Viertel der Besucher reiste mit dem Flugzeug an
Weniger euphorisch über das Megaevent zeigte sich aus Umwelt- und Klimaschutzgesichtspunkten der EU-Klimapakt. «Auf den ersten Blick erscheint die Entscheidung, die Konzertreihe an einem zentralen Ort stattfinden zu lassen, nachhaltiger als eine Tournee in verschiedenen Städten oder sogar Ländern», heisst es in einer Mitteilung. Auf den zweiten Blick aber stelle sich die Sache etwas anders dar.
EU-Klimapakt-Botschafter Julian Vogels hat 1407 Konzertbesucher gefragt, wie sie nach München gekommen waren. Das Ergebnis: Jeder Vierte (24,3 Prozent) kam per Flugzeug.
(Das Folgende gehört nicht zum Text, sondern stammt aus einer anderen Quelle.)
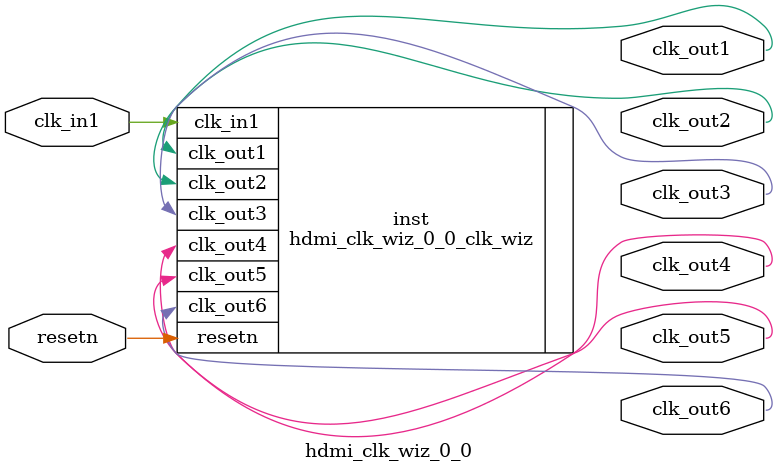
<source format=v>


`timescale 1ps/1ps

(* CORE_GENERATION_INFO = "hdmi_clk_wiz_0_0,clk_wiz_v5_4_3_0,{component_name=hdmi_clk_wiz_0_0,use_phase_alignment=true,use_min_o_jitter=false,use_max_i_jitter=false,use_dyn_phase_shift=false,use_inclk_switchover=false,use_dyn_reconfig=false,enable_axi=0,feedback_source=FDBK_AUTO,PRIMITIVE=MMCM,num_out_clk=6,clkin1_period=10.000,clkin2_period=10.000,use_power_down=false,use_reset=true,use_locked=false,use_inclk_stopped=false,feedback_type=SINGLE,CLOCK_MGR_TYPE=NA,manual_override=false}" *)

module hdmi_clk_wiz_0_0 
 (
  // Clock out ports
  output        clk_out1,
  output        clk_out2,
  output        clk_out3,
  output        clk_out4,
  output        clk_out5,
  output        clk_out6,
  // Status and control signals
  input         resetn,
 // Clock in ports
  input         clk_in1
 );

  hdmi_clk_wiz_0_0_clk_wiz inst
  (
  // Clock out ports  
  .clk_out1(clk_out1),
  .clk_out2(clk_out2),
  .clk_out3(clk_out3),
  .clk_out4(clk_out4),
  .clk_out5(clk_out5),
  .clk_out6(clk_out6),
  // Status and control signals               
  .resetn(resetn), 
 // Clock in ports
  .clk_in1(clk_in1)
  );

endmodule

</source>
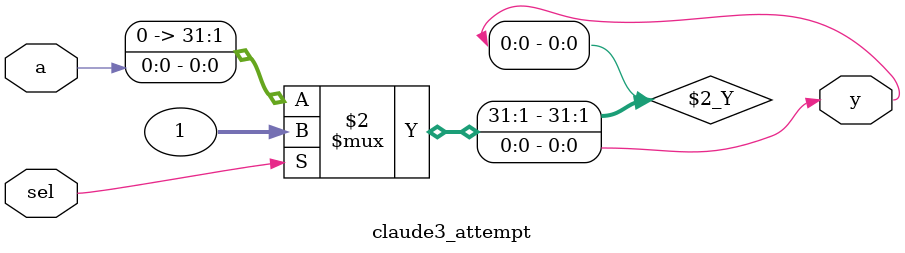
<source format=v>
module claude3_attempt(
    input wire sel,
    input wire a,
    output wire y
);
    assign y = sel ? 1 : a;
endmodule

</source>
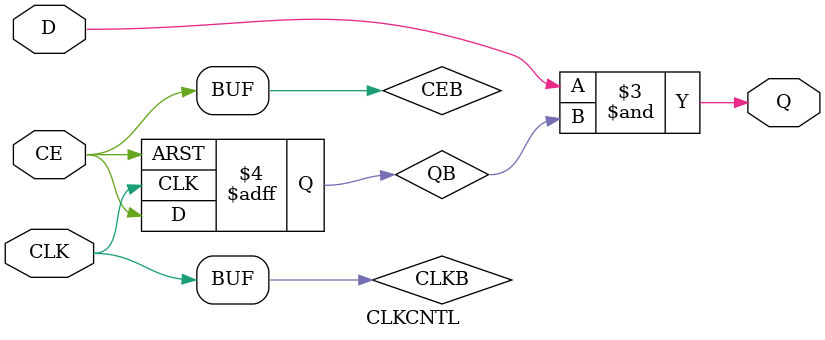
<source format=v>
`resetall
`timescale 1 ns / 1 ps

`celldefine

module CLKCNTL(D, CE, CLK, Q);
   input D, CE, CLK;
   output Q;

  parameter CLKMODE = "ECLK";

   wire CEB, CLKB;

   reg QB;

buf (CEB, CE);
buf (CLKB, CLK);

always @ (negedge CLKB or posedge CEB)
begin
   if (CEB == 1'b1)
      QB <= 1'b1;
   else
      QB <= CEB;
end

buf (Q, (D & QB));

endmodule

`endcelldefine

</source>
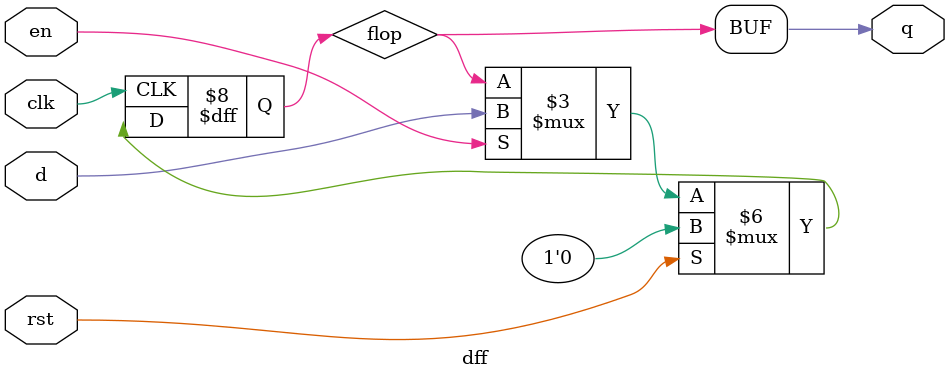
<source format=v>
/*
    This module implements a D-flip flop. 
*/
module dff
#
(
    // Size (in bits)
    parameter SIZE =  1,
    // Reset strategy (ASYN=1 means asynchronous reset)
    parameter ASYN = 0,
    // Reset value
    parameter RST_V = 1'b0
)
(
    input clk,
    input rst,
    input [SIZE-1:0] d,
    input en,
    output [SIZE-1:0] q
);

reg [SIZE-1:0] flop;
wire [SIZE-1:0] next_flop;

assign q = flop; 

generate
if(ASYN) begin
    // Reg assignation
    always@(posedge rst, posedge clk)
    if(rst) begin
        flop <= RST_V;
    end else begin
        if(en) begin
            flop <= d;
        end else begin
				flop <= flop;
		  end
    end

end else begin
    // Reg assignation
    always@(posedge clk)
    if(rst) begin
        flop <= RST_V;
    end else begin
        if(en) begin
            flop <= d;
        end else begin
				flop <= flop;
		  end
    end

end
endgenerate

endmodule

</source>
Die durchschnittlichen Kohlendioxidemissionen pro Person lagen den Angaben zufolge bei 41,14 Kilogramm – so viel wie ein Baum in drei Jahren kompensieren kann.
«Klimapolitisches Fiasko»
Das sei um ein Vielfaches höher als beispielsweise die durchschnittliche Anreise bei der Sommertournee 2023 der deutschen Pop-Rock-Band AnnenMayKantereit (12,44 Kilogramm).
«Adeles Fans sind internationaler, und gerade deswegen ist es ein klimapolitisches Fiasko, dass Adele eine Konzertserie in München einer Tournee vorzieht», sagte Vogel.
Sein Fazit: «Hätte Adele zum Beispiel in fünf grossen europäischen Städten gespielt, hätte sich die durchschnittliche Anreiseentfernung deutlich reduziert und somit hätten auch deutlich weniger Menschen das klimaschädliche Flugzeug als Anreiseart gewählt.»